Directives:
A) Reproduce the passage of the SQL Server index-usage article that opens with the words containing "Persisting SQL Server" and closes with "tuning and troubleshooting?".
B) Write the next part of the article on persisting SQL Server index-usage statistics, carrying on from its last line.

Document segment:
>>>>

Persisting SQL Server Index-Usage Statistics with MERGE

By: Marios Philippopoulos | Updated: 2015-06-02 | Comments (2) | Related: > Indexing

Problem

Index-usage statistics get re-initialized when the SQL Server instance in question gets restarted and, starting with SQL Server 2012, after an index rebuild. This can obscure the true impact of indexes in day-to-day operations and lead to false determinations of used vs. unused indexes. How can one persist this valuable data over a longer period of time and obtain a meaningful repository of information for performance tuning and troubleshooting?

Solution

In this tip I use the MERGE statement to maintain the incremental nature of index-usage statistics between SQL Server instance restarts and index rebuilds. This solution also accounts for newly added/deleted indexes. The end result is a reliable source of data that can serve as a tool for index analysis.

Setup

To demonstrate I use a copy of the AdventureWorks2012 database residing on a SQL Server 2012 instance. Two tables on a separate database, [IndexUsageStatsDB], are used to store the index-usage statistics: [IndexUsageStats] and [IndexUsageStatsSnap]. The [IndexUsageStats] table holds the long-term values persisted between instance restarts and index rebuilds, whereas the [IndexUsageStatsSnap] table records "snapshot" data obtained at the moment of collection. The [IndexUsageStatsSnap] table would need to get re-populated at scheduled intervals (eg. every hour) and is the basis for updating the [IndexUsageStats] table through a MERGE statement.

The two tables are listed below:

-----------
--Script 1:
-----------

USE [IndexUsageStatsDB];
GO

CREATE TABLE [dbo].[IndexUsageStats]
(
	[IndexUsageStatsID] INTEGER IDENTITY(1,1) NOT NULL,
	[dbid] SNALLINT NOT NULL,
	[table_name] SYSNAME NOT NULL,
	[index_id] INTEGER NULL,
	[index_name] NVARCHAR(128) NOT NULL,
	[user_scans] BIGINT NOT NULL,
	[user_seeks] BIGINT NOT NULL,
	[user_lookups] BIGINT NOT NULL,
	[user_updates] BIGINT NOT NULL,
	[last_user_scan] DATETIME NULL,
	[last_user_seek] DATETIME NULL,
	[last_user_lookup] DATETIME NULL,
	[last_user_update] DATETIME NULL,
Constraint [PK_IndexUsageStats] PRIMARY KEY ([IndexUsageStatsID]) ON [PRIMARY]
)

<<<<

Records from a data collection
>>>>

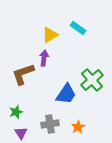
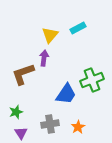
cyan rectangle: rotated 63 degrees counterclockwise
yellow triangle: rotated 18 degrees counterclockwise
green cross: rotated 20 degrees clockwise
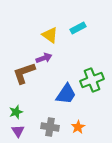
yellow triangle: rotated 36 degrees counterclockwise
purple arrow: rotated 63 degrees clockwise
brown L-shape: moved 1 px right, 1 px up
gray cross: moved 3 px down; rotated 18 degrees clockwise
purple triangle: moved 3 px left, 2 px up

<<<<

Solved problems:
A)
Persisting SQL Server Index-Usage Statistics with MERGE

By: Marios Philippopoulos | Updated: 2015-06-02 | Comments (2) | Related: > Indexing

Problem

Index-usage statistics get re-initialized when the SQL Server instance in question gets restarted and, starting with SQL Server 2012, after an index rebuild. This can obscure the true impact of indexes in day-to-day operations and lead to false determinations of used vs. unused indexes. How can one persist this valuable data over a longer period of time and obtain a meaningful repository of information for performance tuning and troubleshooting?

B)
ON [PRIMARY]
GO

CREATE TABLE [dbo].[IndexUsageStatsSnap]
(
	[IndexUsageStatsSnapID] INTEGER IDENTITY(1,1) NOT NULL,
	[dbid] SNALLINT NOT NULL,
	[table_name] SYSNAME NOT NULL,
	[index_id] INTEGER NULL,
	[index_name] NVARCHAR(128) NOT NULL,
	[user_scans] BIGINT NOT NULL,
	[user_seeks] BIGINT NOT NULL,
	[user_lookups] BIGINT NOT NULL,
	[user_updates] BIGINT NOT NULL,
	[last_user_scan] DATETIME NULL,
	[last_user_seek] DATETIME NULL,
	[last_user_lookup] DATETIME NULL,
	[last_user_update] DATETIME NULL,
Constraint [PK_IndexUsageStatsSnap] PRIMARY KEY ([IndexUsageStatsSnapID]) ON [PRIMARY]
) 
ON [PRIMARY]
GO

The following statement is used to re-populate the table [IndexUsageStatsSnap] at scheduled intervals:

-----------
--Script 2:
-----------

USE [AdventureWorks2012];
GO

TRUNCATE TABLE [IndexUsageStatsDB].[dbo].[IndexUsageStatsSnap];

INSERT INTO	
	[IndexUsageStatsDB].[dbo].[IndexUsageStatsSnap]
(
	[dbid]
,	[table_name]
,	[index_id]
,	[index_name]
,	[user_scans]
,	[user_seeks]
,	[user_lookups]
,	[user_updates]
,	[last_user_scan]
,	[last_user_seek]
,	[last_user_lookup]
,	[last_user_update]
)
SELECT 
	DB_ID() AS [dbid]
,	OBJECT_NAME(i.[object_id], DB_ID()) AS [table_name]
,	i.index_id
,	i.[name]
,	COALESCE(ddius.user_scans, 0)
,	COALESCE(ddius.user_seeks, 0)
,	COALESCE(ddius.user_lookups, 0)
,	COALESCE(ddius.user_updates, 0)
,	ddius.last_user_scan
,	ddius.last_user_seek
,	ddius.last_user_lookup
,	ddius.last_user_update
FROM 
	sys.indexes i
LEFT OUTER JOIN 
	sys.dm_db_index_usage_stats ddius
ON 
	ddius.index_id = i.index_id
	AND ddius.[object_id] = i.[object_id]
WHERE 
	(ddius.database_id = DB_ID() OR ddius.database_id IS NULL) -- this DB only
	AND OBJECTPROPERTY(i.[object_id], 'IsUserTable') = 1
	AND i.index_id > 0 	-- filter out heaps
ORDER BY
	OBJECT_NAME(i.[object_id], DB_ID())
,	i.index_id;
GO

The MERGE statement

As mentioned earlier, a MERGE statement is used to update the [IndexUsageStats] table on the basis of data from table [IndexUsageStatsSnap]. In the first part of this section I describe the logic (pseudo code) behind the MERGE statement. In the second part I show the actual T-SQL code.

Logic and Pseudo code

The terms used in the pseudo code below are defined as follows:

Counter1: counter value (number of scans/seeks/lookups/updates) of a specific index in the [IndexUsageStats] table.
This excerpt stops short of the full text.